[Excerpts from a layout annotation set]
------------------------------------------------------------------------
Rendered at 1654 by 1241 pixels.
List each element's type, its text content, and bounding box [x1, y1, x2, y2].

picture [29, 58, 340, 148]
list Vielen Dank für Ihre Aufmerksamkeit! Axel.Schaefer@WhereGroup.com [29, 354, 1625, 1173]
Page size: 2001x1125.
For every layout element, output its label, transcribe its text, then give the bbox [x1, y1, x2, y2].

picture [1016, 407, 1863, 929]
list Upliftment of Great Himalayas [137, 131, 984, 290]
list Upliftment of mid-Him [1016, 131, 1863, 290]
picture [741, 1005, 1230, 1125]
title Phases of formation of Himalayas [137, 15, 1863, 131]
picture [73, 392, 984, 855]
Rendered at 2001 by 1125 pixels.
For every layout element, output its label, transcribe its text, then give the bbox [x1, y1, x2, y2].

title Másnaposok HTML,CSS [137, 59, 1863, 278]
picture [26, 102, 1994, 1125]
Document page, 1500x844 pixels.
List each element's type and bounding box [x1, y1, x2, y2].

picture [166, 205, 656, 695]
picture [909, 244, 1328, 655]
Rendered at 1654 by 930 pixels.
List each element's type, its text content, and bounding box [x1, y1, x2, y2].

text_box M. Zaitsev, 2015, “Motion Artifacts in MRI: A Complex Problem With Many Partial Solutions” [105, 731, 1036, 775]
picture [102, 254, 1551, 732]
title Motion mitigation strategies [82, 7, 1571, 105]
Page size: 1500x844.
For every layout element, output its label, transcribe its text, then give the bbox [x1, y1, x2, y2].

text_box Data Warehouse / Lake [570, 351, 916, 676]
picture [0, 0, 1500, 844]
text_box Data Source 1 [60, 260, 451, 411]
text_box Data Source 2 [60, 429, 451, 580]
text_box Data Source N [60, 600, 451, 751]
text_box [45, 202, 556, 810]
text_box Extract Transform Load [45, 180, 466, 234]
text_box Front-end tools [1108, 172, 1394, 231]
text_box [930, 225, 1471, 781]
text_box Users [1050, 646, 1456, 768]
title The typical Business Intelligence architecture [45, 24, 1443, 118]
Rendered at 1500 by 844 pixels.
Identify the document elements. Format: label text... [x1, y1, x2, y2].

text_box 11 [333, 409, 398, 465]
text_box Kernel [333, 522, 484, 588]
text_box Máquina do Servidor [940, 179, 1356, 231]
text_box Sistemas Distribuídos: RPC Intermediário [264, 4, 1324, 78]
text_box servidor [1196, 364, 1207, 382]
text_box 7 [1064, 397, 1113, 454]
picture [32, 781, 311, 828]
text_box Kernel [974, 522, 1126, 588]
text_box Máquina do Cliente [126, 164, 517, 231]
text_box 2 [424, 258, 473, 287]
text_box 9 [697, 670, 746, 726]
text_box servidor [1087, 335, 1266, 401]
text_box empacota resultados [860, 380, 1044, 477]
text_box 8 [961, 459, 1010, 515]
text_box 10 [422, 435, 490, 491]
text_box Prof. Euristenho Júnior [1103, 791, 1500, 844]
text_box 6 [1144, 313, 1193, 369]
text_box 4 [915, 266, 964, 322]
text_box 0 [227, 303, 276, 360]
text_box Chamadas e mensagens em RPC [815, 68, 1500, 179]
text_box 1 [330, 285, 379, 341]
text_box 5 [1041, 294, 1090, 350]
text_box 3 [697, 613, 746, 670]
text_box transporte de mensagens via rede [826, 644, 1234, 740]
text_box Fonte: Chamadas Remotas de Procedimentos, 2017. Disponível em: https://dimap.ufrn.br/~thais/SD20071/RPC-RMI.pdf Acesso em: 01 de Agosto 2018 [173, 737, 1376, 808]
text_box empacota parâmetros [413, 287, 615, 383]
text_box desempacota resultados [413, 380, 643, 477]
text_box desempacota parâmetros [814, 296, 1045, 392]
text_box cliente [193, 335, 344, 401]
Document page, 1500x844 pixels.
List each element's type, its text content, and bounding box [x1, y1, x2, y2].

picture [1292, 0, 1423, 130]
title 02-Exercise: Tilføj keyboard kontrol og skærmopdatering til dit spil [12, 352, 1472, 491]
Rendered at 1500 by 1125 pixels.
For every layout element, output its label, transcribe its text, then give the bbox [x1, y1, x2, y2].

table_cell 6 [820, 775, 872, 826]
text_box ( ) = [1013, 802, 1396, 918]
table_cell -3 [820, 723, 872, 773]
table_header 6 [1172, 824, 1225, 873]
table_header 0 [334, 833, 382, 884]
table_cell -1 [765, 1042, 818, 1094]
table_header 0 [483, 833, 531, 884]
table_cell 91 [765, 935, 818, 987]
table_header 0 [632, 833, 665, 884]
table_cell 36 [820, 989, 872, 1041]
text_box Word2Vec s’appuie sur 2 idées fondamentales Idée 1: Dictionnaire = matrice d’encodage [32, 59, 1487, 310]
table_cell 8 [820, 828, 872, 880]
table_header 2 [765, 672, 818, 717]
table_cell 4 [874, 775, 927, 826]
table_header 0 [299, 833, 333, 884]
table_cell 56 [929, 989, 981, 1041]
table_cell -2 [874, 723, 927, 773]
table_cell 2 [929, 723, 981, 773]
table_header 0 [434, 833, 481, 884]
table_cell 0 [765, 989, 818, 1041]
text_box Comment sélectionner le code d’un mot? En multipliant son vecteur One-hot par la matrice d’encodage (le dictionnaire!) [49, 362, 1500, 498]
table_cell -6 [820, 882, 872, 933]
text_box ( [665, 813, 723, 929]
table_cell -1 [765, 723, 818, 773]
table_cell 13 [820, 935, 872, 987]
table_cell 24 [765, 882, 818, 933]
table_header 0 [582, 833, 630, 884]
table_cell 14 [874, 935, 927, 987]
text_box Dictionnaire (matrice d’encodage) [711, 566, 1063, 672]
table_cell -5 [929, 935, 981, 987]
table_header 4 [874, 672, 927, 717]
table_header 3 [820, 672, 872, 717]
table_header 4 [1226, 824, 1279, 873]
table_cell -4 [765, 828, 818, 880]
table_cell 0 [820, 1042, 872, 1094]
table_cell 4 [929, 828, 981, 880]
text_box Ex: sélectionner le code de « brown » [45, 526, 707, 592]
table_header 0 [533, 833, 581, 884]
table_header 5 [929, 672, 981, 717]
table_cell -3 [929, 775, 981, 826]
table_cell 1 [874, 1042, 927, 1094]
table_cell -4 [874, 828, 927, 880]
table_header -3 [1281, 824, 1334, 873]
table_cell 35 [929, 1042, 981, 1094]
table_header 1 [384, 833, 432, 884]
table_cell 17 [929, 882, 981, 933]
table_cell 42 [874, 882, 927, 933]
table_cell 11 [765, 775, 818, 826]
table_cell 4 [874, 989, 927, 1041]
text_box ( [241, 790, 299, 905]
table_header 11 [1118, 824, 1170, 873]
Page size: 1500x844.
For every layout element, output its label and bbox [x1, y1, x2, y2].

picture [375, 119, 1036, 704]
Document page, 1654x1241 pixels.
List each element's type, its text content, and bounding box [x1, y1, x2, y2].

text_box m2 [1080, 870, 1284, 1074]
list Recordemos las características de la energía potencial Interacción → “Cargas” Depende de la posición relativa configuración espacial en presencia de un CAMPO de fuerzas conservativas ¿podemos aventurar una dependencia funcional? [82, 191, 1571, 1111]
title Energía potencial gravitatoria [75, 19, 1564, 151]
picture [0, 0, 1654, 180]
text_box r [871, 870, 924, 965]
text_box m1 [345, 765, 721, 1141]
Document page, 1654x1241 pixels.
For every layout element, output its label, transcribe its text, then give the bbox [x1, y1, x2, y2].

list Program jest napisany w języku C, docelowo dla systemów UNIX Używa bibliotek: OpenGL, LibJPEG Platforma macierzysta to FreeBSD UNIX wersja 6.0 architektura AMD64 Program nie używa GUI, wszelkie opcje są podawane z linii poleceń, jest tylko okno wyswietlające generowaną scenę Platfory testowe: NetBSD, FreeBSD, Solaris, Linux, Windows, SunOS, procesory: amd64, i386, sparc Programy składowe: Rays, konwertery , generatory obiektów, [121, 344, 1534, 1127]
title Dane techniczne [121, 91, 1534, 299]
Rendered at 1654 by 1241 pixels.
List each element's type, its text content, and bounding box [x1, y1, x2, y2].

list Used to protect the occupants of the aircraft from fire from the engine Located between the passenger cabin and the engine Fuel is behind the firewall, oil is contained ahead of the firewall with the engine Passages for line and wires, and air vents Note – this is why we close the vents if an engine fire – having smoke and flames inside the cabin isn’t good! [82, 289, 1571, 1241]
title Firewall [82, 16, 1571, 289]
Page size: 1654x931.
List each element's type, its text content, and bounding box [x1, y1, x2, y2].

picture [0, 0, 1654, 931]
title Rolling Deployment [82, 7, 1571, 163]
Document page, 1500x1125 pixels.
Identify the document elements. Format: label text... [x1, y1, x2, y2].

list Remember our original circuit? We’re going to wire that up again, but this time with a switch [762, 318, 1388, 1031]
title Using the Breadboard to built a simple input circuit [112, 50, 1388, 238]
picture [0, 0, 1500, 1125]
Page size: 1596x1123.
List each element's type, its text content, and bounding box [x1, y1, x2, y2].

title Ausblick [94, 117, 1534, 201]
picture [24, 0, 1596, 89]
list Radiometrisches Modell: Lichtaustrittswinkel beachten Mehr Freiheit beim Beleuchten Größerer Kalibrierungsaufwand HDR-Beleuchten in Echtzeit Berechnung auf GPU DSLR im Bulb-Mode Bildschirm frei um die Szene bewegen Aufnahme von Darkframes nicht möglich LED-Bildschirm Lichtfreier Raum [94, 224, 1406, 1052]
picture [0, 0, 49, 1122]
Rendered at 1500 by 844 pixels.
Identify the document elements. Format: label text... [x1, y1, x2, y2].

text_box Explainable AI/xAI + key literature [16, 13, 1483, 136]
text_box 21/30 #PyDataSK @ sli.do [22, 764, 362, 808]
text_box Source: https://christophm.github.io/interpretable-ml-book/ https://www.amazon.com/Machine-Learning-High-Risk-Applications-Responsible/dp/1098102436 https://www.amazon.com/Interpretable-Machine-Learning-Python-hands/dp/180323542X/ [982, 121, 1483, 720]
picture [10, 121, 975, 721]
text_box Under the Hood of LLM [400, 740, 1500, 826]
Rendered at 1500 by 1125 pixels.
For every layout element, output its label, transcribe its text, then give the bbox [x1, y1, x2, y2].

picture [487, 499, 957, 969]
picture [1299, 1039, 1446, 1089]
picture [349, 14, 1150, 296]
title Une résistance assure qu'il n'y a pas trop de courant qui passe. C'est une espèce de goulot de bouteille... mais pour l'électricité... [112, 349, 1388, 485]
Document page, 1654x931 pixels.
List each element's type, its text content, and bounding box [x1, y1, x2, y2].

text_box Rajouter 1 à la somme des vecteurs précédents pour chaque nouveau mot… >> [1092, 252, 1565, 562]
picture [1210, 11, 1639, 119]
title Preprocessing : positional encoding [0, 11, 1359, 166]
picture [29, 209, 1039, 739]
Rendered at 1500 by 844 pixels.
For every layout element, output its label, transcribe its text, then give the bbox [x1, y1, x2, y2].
------------------------------------------------------------------------
Please reproduce the lines of the material character for character, beginning with the line that contains "Rendered at 2001 by 1125 pixels." and continuing through the line that contains "picture [909, 244, 1328, 655]", both included.

* EXERCISE SOLUTION
Rendered at 2001 by 1125 pixels.
For every layout element, output its label, transcribe its text, then give the bbox [x1, y1, x2, y2].

title Másnaposok HTML,CSS [137, 59, 1863, 278]
picture [26, 102, 1994, 1125]
Document page, 1500x844 pixels.
List each element's type and bounding box [x1, y1, x2, y2].

picture [166, 205, 656, 695]
picture [909, 244, 1328, 655]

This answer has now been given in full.